17Autrement dit, le mal fait au corps entraîne le malaise du cœur :
« Quant il est dedans son corros si prent li cuers sor lui totes les ires et tos les maus que li cors a » (Lancelot, t 1, p. 39.)
18Et c’est en dernière analyse le cœur qu’il faut soigner.
19Si les émotions peuvent se traduire par un dysfonctionnement du cœur, c’est que les sentiments, causes de ces émotions, y ont leur siège.
20Pour nous, et pour parler ordinairement, l’association du cœur et des sentiments, et plus spécifiquement du sentiment amoureux va de soi. Si le Lancelot-Graal ne reprend pas les thèmes de la lyrique d’oïl et d’oc qui ont le mieux imagé cette association (le « cœur mangé » par exemple), il s’inscrit dans le même système de représentation : c’est avec le cuer que l’on aime d’amour :
(Je vous prie)… « que vous ne metés vo cuer en amor qui vous fache aparechier mais amender, car cuer qui por amor devient parecheus… »
(Lancelot, t. 7, p. 349.)
« Moult fis que fole quant je mis mon cuer a aimer si haut home comme Lancelot qui »… (Lancelot, t. 6, p. 173
(Cf. aussi Lancelot, t. 7, p. 55 ; t. 2, p. 225 ; t. 5, p. 95 ; t. 6. p. 232 ; La Queste del Saint Graal, p. 181, La Mort le Roi Artu, pp. 24, 27, 30, 32, 35, 36, 42, 67-68, 89-90, etc.)

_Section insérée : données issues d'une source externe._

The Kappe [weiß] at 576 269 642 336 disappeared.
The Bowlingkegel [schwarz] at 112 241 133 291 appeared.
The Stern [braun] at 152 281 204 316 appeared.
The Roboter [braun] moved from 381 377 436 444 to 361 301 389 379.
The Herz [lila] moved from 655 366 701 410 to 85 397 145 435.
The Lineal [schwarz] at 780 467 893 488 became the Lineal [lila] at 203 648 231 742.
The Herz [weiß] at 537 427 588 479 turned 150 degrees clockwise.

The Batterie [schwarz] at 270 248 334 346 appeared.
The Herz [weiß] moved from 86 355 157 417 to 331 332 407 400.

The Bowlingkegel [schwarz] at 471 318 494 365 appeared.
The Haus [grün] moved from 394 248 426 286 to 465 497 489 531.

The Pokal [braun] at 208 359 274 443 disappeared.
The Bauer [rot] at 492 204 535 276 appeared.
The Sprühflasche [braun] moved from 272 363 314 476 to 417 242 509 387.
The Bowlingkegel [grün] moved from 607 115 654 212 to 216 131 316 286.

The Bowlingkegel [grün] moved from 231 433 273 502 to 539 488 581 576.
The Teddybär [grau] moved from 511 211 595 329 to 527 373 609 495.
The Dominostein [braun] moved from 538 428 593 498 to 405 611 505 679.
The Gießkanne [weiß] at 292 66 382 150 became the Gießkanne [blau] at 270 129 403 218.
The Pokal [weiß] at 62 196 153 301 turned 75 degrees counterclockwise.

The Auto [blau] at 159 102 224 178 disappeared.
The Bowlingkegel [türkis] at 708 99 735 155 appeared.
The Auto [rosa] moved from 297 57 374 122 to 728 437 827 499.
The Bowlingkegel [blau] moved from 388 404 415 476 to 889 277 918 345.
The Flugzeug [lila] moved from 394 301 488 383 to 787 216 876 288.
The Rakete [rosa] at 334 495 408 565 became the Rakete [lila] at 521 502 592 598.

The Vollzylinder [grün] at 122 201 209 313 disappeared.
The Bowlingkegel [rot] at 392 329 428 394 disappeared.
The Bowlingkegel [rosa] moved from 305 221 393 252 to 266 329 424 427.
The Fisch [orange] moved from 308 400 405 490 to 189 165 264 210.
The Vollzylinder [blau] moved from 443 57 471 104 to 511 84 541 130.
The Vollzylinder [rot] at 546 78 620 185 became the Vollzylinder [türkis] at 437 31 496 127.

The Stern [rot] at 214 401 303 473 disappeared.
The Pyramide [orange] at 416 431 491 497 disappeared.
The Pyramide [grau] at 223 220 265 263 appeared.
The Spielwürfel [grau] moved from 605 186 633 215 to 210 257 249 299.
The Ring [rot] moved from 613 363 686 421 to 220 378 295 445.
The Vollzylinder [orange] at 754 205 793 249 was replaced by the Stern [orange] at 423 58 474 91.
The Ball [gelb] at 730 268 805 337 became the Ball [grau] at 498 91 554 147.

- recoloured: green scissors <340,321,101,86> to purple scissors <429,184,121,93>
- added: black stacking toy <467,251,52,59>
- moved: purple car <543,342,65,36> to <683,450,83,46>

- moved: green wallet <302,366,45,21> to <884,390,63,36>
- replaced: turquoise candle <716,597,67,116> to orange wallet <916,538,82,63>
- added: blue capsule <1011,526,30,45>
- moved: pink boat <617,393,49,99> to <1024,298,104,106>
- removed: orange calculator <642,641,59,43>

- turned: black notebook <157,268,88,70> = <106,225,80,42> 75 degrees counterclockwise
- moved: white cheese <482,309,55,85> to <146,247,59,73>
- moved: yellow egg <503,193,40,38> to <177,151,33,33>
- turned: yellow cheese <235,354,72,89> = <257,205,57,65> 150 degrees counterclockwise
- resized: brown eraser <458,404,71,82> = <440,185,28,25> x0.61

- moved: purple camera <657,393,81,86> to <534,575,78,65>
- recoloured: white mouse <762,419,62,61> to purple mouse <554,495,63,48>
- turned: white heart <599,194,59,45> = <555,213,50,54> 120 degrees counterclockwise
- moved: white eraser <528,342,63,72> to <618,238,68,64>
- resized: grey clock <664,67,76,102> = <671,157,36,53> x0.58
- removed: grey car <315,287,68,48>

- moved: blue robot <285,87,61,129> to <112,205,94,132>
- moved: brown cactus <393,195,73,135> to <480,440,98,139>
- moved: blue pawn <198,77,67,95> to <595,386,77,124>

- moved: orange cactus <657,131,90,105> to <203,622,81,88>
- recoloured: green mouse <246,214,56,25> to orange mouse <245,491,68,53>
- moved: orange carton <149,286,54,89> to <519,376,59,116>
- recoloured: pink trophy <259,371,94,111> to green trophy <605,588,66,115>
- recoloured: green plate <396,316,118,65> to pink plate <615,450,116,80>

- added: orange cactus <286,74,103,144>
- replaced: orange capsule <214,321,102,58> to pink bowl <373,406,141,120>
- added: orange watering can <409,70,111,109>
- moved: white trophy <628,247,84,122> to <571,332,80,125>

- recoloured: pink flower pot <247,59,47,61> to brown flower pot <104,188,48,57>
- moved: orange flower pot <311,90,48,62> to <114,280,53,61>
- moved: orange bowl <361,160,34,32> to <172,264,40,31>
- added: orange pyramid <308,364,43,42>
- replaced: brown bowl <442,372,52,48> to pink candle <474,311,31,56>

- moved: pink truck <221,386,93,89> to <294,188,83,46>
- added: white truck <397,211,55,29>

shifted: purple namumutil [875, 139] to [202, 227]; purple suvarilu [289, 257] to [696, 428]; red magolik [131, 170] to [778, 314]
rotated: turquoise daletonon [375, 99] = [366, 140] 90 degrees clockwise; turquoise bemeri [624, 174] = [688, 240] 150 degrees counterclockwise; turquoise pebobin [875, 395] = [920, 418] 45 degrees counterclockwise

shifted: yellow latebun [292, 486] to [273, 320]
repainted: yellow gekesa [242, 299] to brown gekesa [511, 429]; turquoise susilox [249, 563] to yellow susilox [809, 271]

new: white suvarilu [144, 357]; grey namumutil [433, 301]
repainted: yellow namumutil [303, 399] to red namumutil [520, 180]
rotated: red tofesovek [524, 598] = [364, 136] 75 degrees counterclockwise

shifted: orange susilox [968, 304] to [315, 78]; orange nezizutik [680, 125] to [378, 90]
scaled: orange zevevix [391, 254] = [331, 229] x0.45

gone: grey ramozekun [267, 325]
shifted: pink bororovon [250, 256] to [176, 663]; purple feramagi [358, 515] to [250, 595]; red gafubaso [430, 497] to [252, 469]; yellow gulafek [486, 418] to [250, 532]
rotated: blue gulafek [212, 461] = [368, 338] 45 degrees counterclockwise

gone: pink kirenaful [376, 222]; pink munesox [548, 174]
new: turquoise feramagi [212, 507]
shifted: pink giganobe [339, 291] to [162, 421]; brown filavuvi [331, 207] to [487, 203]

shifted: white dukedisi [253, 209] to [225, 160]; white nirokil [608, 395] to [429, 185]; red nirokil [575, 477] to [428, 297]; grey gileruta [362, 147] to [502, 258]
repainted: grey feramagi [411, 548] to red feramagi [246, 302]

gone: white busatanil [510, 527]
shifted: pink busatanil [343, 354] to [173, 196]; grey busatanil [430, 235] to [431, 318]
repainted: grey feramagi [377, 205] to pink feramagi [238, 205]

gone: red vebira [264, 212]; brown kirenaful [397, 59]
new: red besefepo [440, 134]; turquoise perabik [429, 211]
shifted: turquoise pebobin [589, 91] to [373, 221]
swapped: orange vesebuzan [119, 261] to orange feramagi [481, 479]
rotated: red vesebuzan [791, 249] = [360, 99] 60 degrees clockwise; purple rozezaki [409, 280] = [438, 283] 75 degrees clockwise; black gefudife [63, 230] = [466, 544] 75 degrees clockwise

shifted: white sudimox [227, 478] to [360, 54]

21C’est aussi le cuer qui aime l’ami et le parent (« l’ami charnel ») :
Mais quant Lambegues voit le sanc qui des plaies li degotoit si nel pot plus ses cuers soffrir, car nature de carnel amor li faisoit avoir pitié de chelui qui estoit ses drois sires et ses oncles. (Lancelot, t. 7, p. 171.)
(Cf. aussi Lancelot, t. 5, p. 111 ;
La Mort le Roi Artu, pp. 51, 84, 186.)
22le seigneur et/ou le vassal :
(Si Claudas avait bien traité ceux qui dépendaient de lui)
« … por che eusies gaaignié les cuers et les amors a toutes gens »
(Lancelot, t. 7, p. 107.)
(Claudas et Banin qu’il voudrait s’attacher :)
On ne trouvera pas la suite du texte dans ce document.